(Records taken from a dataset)
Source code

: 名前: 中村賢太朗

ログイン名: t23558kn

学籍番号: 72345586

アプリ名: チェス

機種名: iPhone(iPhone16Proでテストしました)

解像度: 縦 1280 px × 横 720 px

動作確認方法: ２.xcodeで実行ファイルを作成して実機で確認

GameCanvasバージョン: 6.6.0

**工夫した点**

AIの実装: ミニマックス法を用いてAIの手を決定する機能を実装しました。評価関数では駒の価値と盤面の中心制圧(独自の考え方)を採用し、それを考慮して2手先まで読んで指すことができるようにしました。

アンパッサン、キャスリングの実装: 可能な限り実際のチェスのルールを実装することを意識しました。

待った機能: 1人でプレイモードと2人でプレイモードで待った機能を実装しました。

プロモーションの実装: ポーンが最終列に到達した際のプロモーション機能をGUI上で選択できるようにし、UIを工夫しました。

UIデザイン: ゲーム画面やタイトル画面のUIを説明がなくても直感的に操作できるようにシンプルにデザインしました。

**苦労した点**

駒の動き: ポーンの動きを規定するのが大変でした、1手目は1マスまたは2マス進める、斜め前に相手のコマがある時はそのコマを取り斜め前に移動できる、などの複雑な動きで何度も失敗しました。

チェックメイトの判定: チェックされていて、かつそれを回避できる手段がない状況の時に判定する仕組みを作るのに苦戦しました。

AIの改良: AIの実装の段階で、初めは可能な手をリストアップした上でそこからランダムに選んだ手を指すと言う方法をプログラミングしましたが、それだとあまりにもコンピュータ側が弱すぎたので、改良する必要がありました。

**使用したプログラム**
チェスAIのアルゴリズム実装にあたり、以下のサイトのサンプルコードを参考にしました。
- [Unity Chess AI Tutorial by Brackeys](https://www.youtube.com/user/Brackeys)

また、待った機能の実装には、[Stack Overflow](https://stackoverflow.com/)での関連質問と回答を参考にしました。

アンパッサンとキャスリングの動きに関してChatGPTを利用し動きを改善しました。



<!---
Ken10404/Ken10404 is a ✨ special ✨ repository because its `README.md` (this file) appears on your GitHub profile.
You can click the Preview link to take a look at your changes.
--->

THE PROBLEM -> Convert every line of the items above into a Markdown table with two columns, n for the row number and Line for the text of the line. Leave out blank lines.

WRITTEN SOLUTION ->
| n | Line |
|---|---|
| 1 | Source code |
| 2 | : 名前: 中村賢太朗 |
| 3 | ログイン名: t23558kn |
| 4 | 学籍番号: 72345586 |
| 5 | アプリ名: チェス |
| 6 | 機種名: iPhone(iPhone16Proでテストしました) |
| 7 | 解像度: 縦 1280 px × 横 720 px |
| 8 | 動作確認方法: ２.xcodeで実行ファイルを作成して実機で確認 |
| 9 | GameCanvasバージョン: 6.6.0 |
| 10 | **工夫した点** |
| 11 | AIの実装: ミニマックス法を用いてAIの手を決定する機能を実装しました。評価関数では駒の価値と盤面の中心制圧(独自の考え方)を採用し、それを考慮して2手先まで読んで指すことができるようにしました。 |
| 12 | アンパッサン、キャスリングの実装: 可能な限り実際のチェスのルールを実装することを意識しました。 |
| 13 | 待った機能: 1人でプレイモードと2人でプレイモードで待った機能を実装しました。 |
| 14 | プロモーションの実装: ポーンが最終列に到達した際のプロモーション機能をGUI上で選択できるようにし、UIを工夫しました。 |
| 15 | UIデザイン: ゲーム画面やタイトル画面のUIを説明がなくても直感的に操作できるようにシンプルにデザインしました。 |
| 16 | **苦労した点** |
| 17 | 駒の動き: ポーンの動きを規定するのが大変でした、1手目は1マスまたは2マス進める、斜め前に相手のコマがある時はそのコマを取り斜め前に移動できる、などの複雑な動きで何度も失敗しました。 |
| 18 | チェックメイトの判定: チェックされていて、かつそれを回避できる手段がない状況の時に判定する仕組みを作るのに苦戦しました。 |
| 19 | AIの改良: AIの実装の段階で、初めは可能な手をリストアップした上でそこからランダムに選んだ手を指すと言う方法をプログラミングしましたが、それだとあまりにもコンピュータ側が弱すぎたので、改良する必要がありました。 |
| 20 | **使用したプログラム** |
| 21 | チェスAIのアルゴリズム実装にあたり、以下のサイトのサンプルコードを参考にしました。 |
| 22 | - [Unity Chess AI Tutorial by Brackeys](https://www.youtube.com/user/Brackeys) |
| 23 | また、待った機能の実装には、[Stack Overflow](https://stackoverflow.com/)での関連質問と回答を参考にしました。 |
| 24 | アンパッサンとキャスリングの動きに関してChatGPTを利用し動きを改善しました。 |
| 25 | <!--- |
| 26 | Ken10404/Ken10404 is a ✨ special ✨ repository because its `README.md` (this file) appears on your GitHub profile. |
| 27 | You can click the Preview link to take a look at your changes. |
| 28 | ---> |